--- Reading passage ---
The left pattern is the Experiment 1, and the right is the Experiment 2

Disk usage

screen shot 2018-07-31 at 11 23 02 pm

Network traffic

screen shot 2018-07-31 at 11 17 50 pm

The Experiment 1 try to sync or replicate the data and until 8 minutes the connection reset, you can see the pattern of disk usage and network traffic above. In the second experiment, we have a continuous connection between couchdb, but every 8 minutes we have some data deleted (seeing the disk usage)

Context

I'm in a project called planet where we build a federated learning management system, similar to what mastodon did but for learning management. Our setup is a central (earth), and nation server deployed in Docker with docker-compose (our application is not that complex and no k8s necessary at least for now), and we have Raspberry Pis deployed in the field in some places where internet connection is still unstable (some small place in Madagascar, Ghana, Nepal, etc). In our central server, we use Lets Encrypt to add SSL encryption and we use Nginx as the reverse proxy. Problem is when we try to replicate a database from CouchDB in the Raspberry Pi, earth or nation server to earth or nation.

At first, we think that Raspberry Pi was the problem, but turned out the behavior is replicable in the CouchDB deployed on the server too. For quick notes, we are using version 2.1.2 (you can check it here). Previously when using CouchDB 1.6 we never this kind of problem and it is using RPi too

Your Environment

nickva commented 6 years ago

Hi @empeje

Thank you for your report. A few questions and comments:

empeje commented 6 years ago

Thanks for your answer @nickva.

So many things to address here.

Regarding the 3Gb files, are those sizes for single document bodies? Are those attachments? Individual or total? Usually storing large individual documents or attachments in that range is considered an anti-pattern for CouchDB. Is there any way to break those up into smaller documents?
--- Given information ---
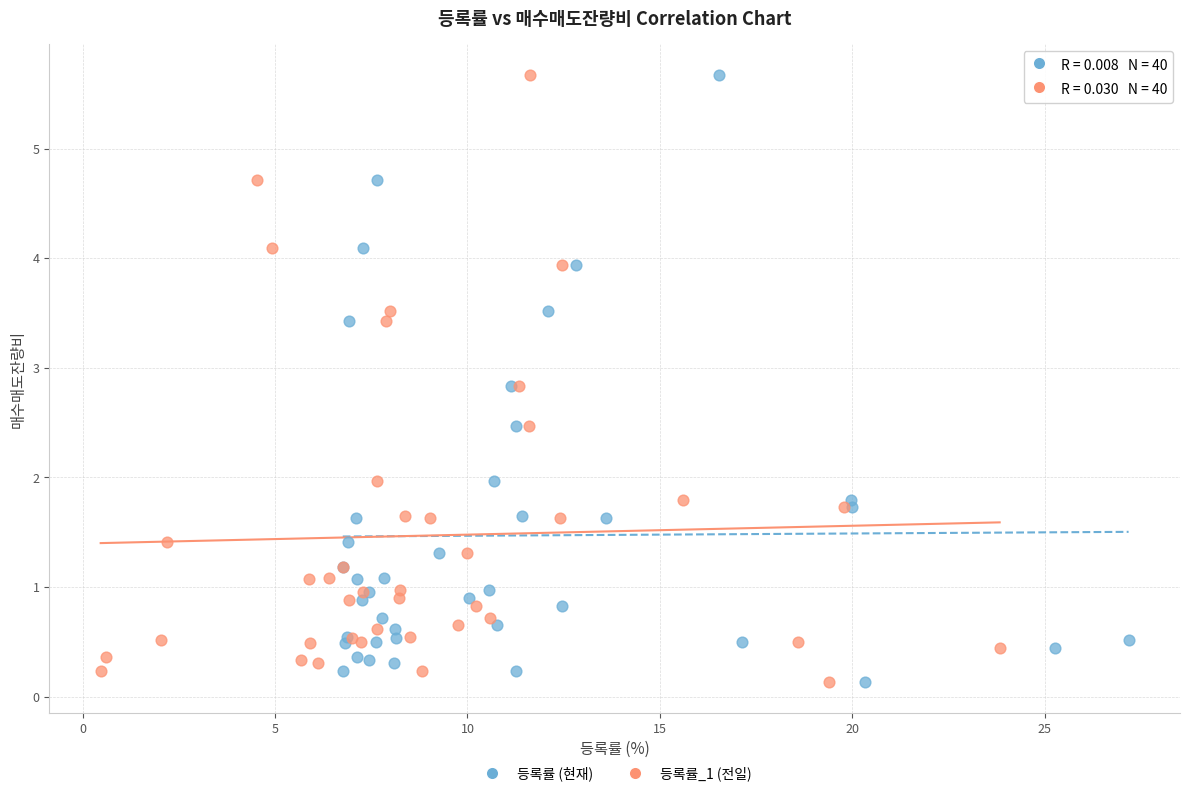

What are all the series names shown in the legend?

등록률 (현재), 등록률_1 (전일)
---
*Apply what you read*.
• 1. Reproduce the stretch of the CouchDB replication thread from "Your Environment" through "to address here.".
• 2. Write the next part of the CouchDB replication thread, picking up after its final sentence.

*Answers to the exercises*.
• 1.
Your Environment

nickva commented 6 years ago

Hi @empeje

Thank you for your report. A few questions and comments:

empeje commented 6 years ago

Thanks for your answer @nickva.

So many things to address here.

• 2.
It is mostly an attachment. We are distributing learning resource data via CouchDB. I know it is anti-pattern, but we take this risk because it is one of the simplest way to create federated system with low human resource in a social benefit organization like us. Our goal is at least able to replicate 1GB of attachment.

Is it a single replication or are there others (many) running at the same time?

Our server may receives multiple replication request at a time.

Noticed that max http request size and max client body size are set to 1Gb and CouchDB's max document size is set to 4Gb. Perhaps adjust the request size in both Nginx and CouchDb to a large value. For max request size, you'd want it greater than the sum of all the document's revisions and the total size of its attachments.

Thank you for catching this, but we also got a problem when we replicate data under 1 GB. What I say 2.7 GB here is basically a complete database consists of several record with its attachment.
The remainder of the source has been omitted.